Müzelerde görev yapan rehberlerden, ziyaretçiye gezi boyunca eşlik etmek yerine, tanıttığı
objenin yanında bulunmasıyla ayrılmaktadır. Başka bir yorumlayıcı tiyatro uygulaması da
birkaç kişilik çalışma grubu ile objeler ve olaylarla kurgulanan tarihsel bir dekor önünde
izleyici grubuna yönelik önceden planlanmış çalışmalardır. Bu yöntemle müzeyi gezmek
teatral bir anlatım kazanmaktadır.
Bu yöntemin ilk uygulayıcıları Amerikan Ulusal Tarih Müzesi, Boston Bilim Müzesi, Franklin
Enstitüsü, Singapur Bilim Merkezi, Walters Sanat Galerisi, Pittsburg Çocuk Müzesi ve Bolly
Aquarium olmuştur. Kanada İnsanlık Tarihi Müzesi yorumlayıcı tiyatro programını başarı ile
uygulamış müzelerdendir. Bu müze düzenli bir tiyatroya; programa ve kadroya sahiptir.
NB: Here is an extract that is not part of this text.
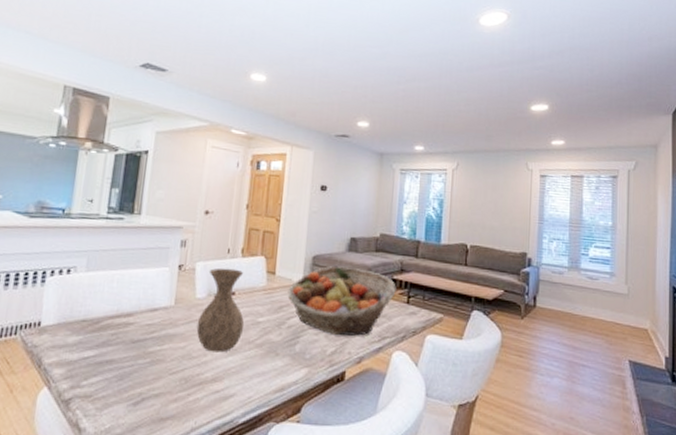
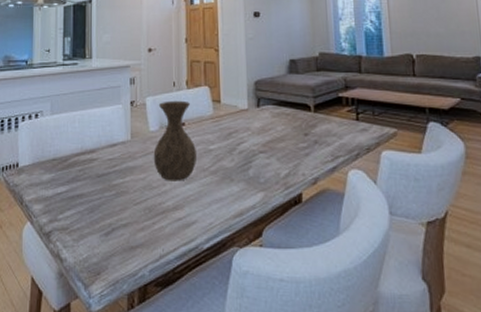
fruit basket: present [287,266,396,336] -> none [234,88,343,157]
Kanada Çocuk Müzesi çocuk izleyiciler için gölge oyunları, kuklalar kullanmıştır. Özellikle okul
tatillerinde, yaz sezonu boyunca, okul çağındaki genç seyirci kitlesine yönelmiştir. Dekorlar
arasında şarkı, dans ve oyunlarla süslenen çalışmalar sergilenmiştir. Kanada Çocuk Müzesi,
bu tür etkinlikleri müze dışı gezici oyunlarla da müzeye gelemeyenlerin ayağına götürmüştür.
Böylece müze tiyatrosu, eğitim programları içinde müze ve okul iş birliğini sağlamıştır.
Ayna Yöntemi
Ayna yönteminde, farklı düzenekte iki oda oluşturulmaktadır ve bir konunun iki farklı yönü
ziyaretçiye en kısa ve etkileyici şekilde aktarılmaktadır. Bir ışık kaynağı ve ayna yardımıyla, iki
görüntü art arda oluşturulmaktadır. Bu teknikte, cam bir perde arkasından görülen model ve
ışık kaynağı kaydırıldığında camdan yansıyarak görünen model peş peşe farklı iki görüntü
olarak sunulmaktadır. Belirli aralıklarla farklı bu iki görüntü ekrana birbiri ardınca
gelmektedir. Londra Bilim Müzesi'nde görülen bir örnekte, birinci odada 1800 yıllarında bir
ofis, ikinci odada ise 1900 yıllarında bir ofis yer almaktadır. Böylece, gelişen teknolojiyle
aletlerin değişmesi gözlenebilmektedir. Örneğin telefon ve faks ikinci odada yer almaktadır,
birinci odada ise bu gelişmiş aletler görülmemektedir. Teknolojik değişim sürecinin yeni bir
anlatımla sergilenmesi, izleyene kıyaslama yapma olanağı tanımaktadır.